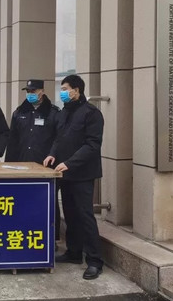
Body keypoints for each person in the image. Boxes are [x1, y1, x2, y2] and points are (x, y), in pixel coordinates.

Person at [43, 74, 104, 280]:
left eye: (65, 89)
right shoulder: (63, 113)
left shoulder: (92, 114)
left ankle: (95, 261)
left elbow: (92, 145)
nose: (62, 92)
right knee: (69, 214)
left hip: (82, 174)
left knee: (85, 215)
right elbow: (58, 139)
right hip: (64, 173)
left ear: (76, 90)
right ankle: (74, 252)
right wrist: (52, 154)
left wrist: (70, 162)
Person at [5, 79, 61, 242]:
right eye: (28, 91)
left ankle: (52, 238)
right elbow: (12, 141)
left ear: (42, 91)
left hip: (45, 166)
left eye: (33, 91)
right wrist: (8, 166)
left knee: (48, 202)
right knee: (22, 201)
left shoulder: (53, 113)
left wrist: (53, 156)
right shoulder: (19, 112)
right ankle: (22, 234)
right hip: (22, 165)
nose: (30, 94)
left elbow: (59, 139)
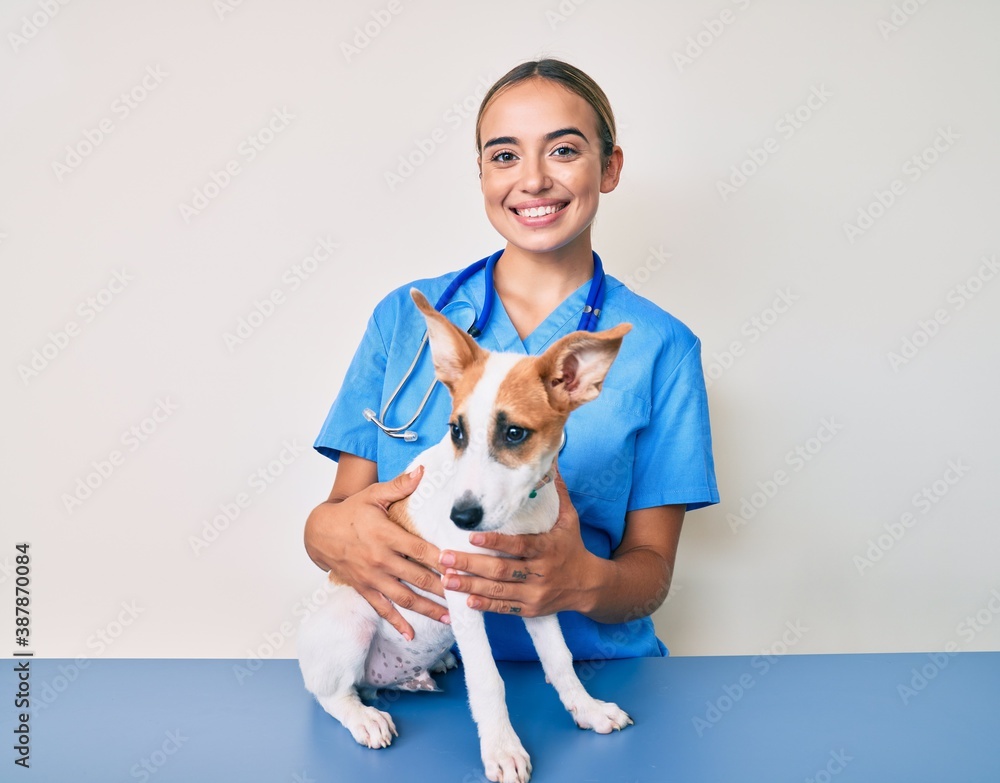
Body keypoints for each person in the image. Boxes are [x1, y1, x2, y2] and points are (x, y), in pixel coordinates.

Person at [304, 59, 719, 661]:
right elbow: (336, 520)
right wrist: (324, 533)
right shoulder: (405, 319)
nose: (533, 180)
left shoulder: (662, 347)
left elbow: (651, 573)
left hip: (592, 674)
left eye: (563, 151)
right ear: (481, 174)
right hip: (422, 672)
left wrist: (584, 581)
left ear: (610, 167)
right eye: (505, 156)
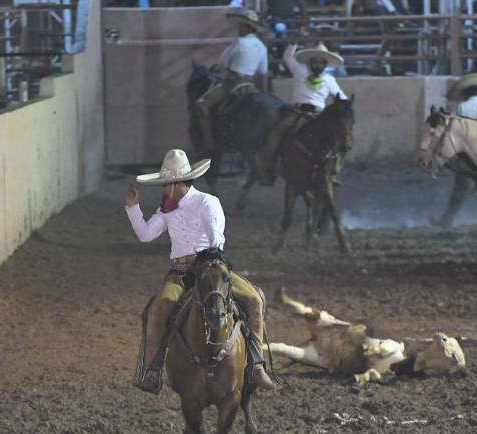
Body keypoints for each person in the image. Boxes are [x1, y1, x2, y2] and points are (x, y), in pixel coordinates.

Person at [125, 149, 276, 393]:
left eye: (165, 184)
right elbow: (145, 235)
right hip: (180, 271)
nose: (163, 189)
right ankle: (152, 370)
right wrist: (133, 207)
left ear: (176, 183)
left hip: (211, 268)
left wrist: (208, 261)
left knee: (253, 299)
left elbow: (216, 237)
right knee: (158, 308)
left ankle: (257, 364)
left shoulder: (207, 202)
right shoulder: (167, 208)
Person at [259, 39, 347, 185]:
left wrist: (344, 106)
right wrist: (294, 41)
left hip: (319, 114)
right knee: (276, 134)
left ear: (325, 64)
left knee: (336, 141)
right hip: (297, 111)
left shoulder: (329, 80)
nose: (318, 65)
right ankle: (270, 167)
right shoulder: (300, 70)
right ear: (310, 62)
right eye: (315, 61)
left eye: (321, 62)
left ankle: (333, 172)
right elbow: (287, 57)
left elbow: (341, 98)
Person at [195, 9, 269, 152]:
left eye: (242, 25)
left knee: (201, 104)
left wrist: (217, 69)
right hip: (250, 84)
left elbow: (223, 63)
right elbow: (263, 71)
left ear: (249, 28)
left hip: (232, 83)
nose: (239, 28)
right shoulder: (262, 47)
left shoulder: (239, 42)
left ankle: (209, 143)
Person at [431, 73, 477, 229]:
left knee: (460, 189)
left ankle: (446, 221)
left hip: (470, 153)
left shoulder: (463, 107)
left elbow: (462, 133)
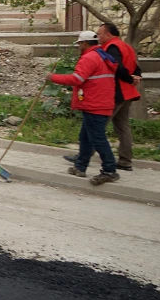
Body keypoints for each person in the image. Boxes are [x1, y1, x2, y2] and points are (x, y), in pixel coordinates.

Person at [49, 30, 120, 185]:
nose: (79, 46)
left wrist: (52, 77)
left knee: (97, 139)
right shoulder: (102, 56)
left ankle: (109, 170)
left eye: (80, 43)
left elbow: (77, 79)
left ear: (85, 43)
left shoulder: (89, 58)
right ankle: (80, 166)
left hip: (95, 103)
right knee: (86, 137)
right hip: (100, 102)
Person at [97, 22, 141, 171]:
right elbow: (136, 67)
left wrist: (129, 79)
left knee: (97, 126)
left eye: (99, 34)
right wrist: (136, 78)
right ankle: (125, 161)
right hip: (128, 92)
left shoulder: (112, 47)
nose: (98, 37)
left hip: (117, 92)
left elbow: (117, 67)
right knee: (123, 127)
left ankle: (83, 157)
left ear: (108, 35)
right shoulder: (126, 46)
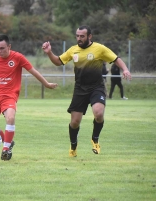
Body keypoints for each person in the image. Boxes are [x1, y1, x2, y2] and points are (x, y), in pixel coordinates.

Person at [42, 25, 131, 157]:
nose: (79, 38)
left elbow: (116, 59)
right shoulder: (73, 50)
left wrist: (125, 69)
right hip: (80, 88)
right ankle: (73, 145)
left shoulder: (99, 49)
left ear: (89, 36)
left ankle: (95, 139)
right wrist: (49, 52)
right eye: (77, 36)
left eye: (82, 36)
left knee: (98, 114)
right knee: (75, 122)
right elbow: (58, 61)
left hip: (97, 87)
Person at [0, 34, 58, 161]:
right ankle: (8, 141)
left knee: (10, 117)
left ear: (9, 46)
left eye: (2, 48)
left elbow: (33, 71)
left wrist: (46, 84)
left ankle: (6, 149)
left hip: (9, 95)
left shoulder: (18, 57)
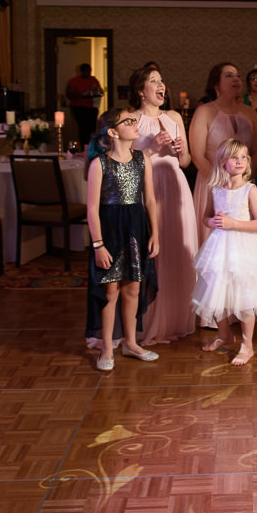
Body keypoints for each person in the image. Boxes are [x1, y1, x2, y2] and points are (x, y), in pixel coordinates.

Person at [84, 107, 160, 371]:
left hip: (136, 228)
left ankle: (131, 342)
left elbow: (149, 200)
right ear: (114, 132)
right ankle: (107, 346)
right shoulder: (99, 163)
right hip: (110, 230)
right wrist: (98, 245)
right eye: (128, 121)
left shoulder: (142, 159)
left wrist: (155, 234)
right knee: (110, 290)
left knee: (134, 287)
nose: (135, 123)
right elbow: (92, 209)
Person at [129, 66, 199, 346]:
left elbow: (185, 162)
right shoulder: (131, 120)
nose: (161, 86)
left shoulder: (173, 118)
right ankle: (148, 318)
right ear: (140, 91)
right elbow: (126, 164)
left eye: (162, 80)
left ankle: (177, 316)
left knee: (177, 249)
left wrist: (181, 152)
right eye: (153, 81)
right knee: (151, 250)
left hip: (175, 186)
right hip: (148, 188)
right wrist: (151, 149)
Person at [191, 139, 257, 366]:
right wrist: (213, 221)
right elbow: (206, 217)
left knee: (245, 294)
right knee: (216, 290)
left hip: (243, 247)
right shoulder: (215, 189)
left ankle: (247, 345)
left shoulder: (250, 189)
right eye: (234, 158)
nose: (240, 162)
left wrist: (232, 224)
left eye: (243, 157)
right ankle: (224, 334)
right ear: (222, 162)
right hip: (219, 246)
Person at [189, 62, 257, 244]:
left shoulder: (250, 113)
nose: (236, 79)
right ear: (216, 85)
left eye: (237, 75)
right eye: (229, 75)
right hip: (211, 184)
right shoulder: (204, 111)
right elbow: (197, 156)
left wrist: (243, 181)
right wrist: (221, 182)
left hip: (241, 184)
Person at [65, 63, 104, 148]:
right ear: (81, 71)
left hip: (92, 107)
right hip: (79, 107)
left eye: (89, 71)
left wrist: (94, 93)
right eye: (85, 71)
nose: (87, 73)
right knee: (83, 129)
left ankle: (92, 147)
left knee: (92, 129)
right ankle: (84, 147)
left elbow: (100, 92)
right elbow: (71, 94)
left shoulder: (93, 80)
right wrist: (83, 94)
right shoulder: (74, 81)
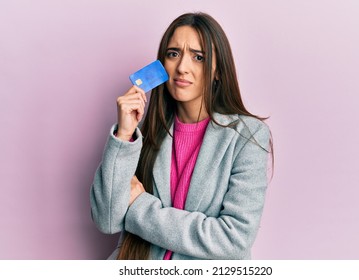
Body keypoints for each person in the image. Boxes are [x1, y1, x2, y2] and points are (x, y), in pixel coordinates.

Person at [90, 12, 273, 260]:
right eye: (173, 54)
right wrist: (123, 135)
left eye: (198, 57)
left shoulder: (246, 137)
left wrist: (139, 207)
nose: (182, 68)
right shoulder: (143, 135)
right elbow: (107, 220)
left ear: (218, 71)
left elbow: (233, 239)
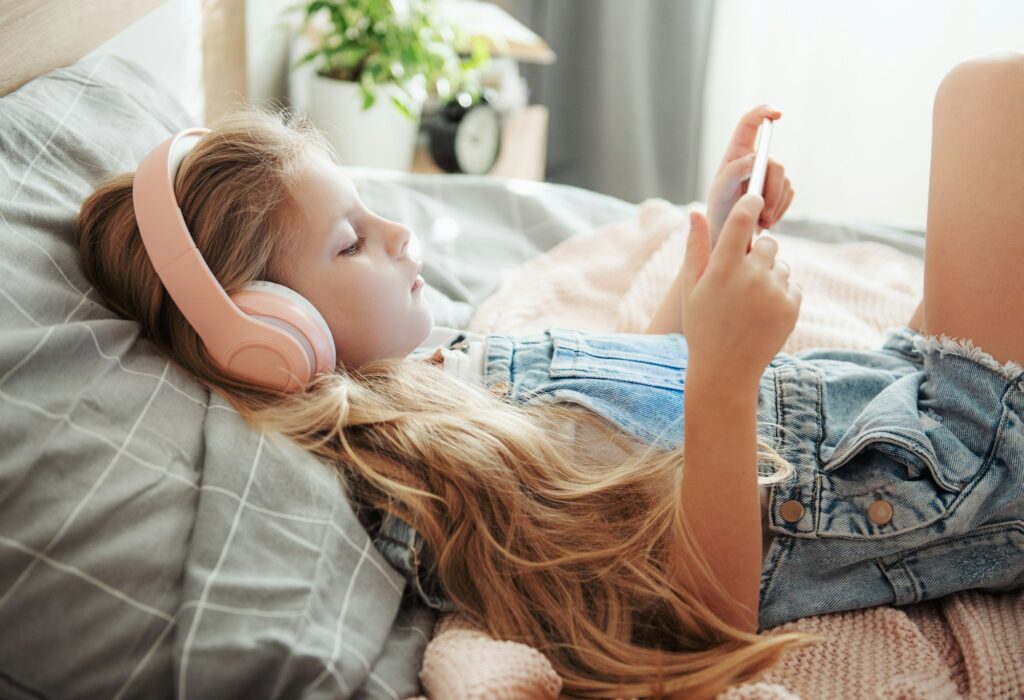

*Work to complete*:
From the records above, reproduce exactly the lines from the one with "right ear: (114, 132)" to the one with "left shoulder: (173, 118)", both included, and no others.

*Response to the task*:
right ear: (114, 132)
right ankle: (107, 346)
right shoulder: (99, 163)
right hip: (110, 230)
right wrist: (98, 245)
right eye: (128, 121)
left shoulder: (142, 159)
left wrist: (155, 234)
right knee: (110, 290)
left knee: (134, 287)
nose: (135, 123)
right elbow: (92, 209)
Person at [129, 66, 199, 346]:
left elbow: (185, 162)
right shoulder: (131, 120)
nose: (161, 86)
left shoulder: (173, 118)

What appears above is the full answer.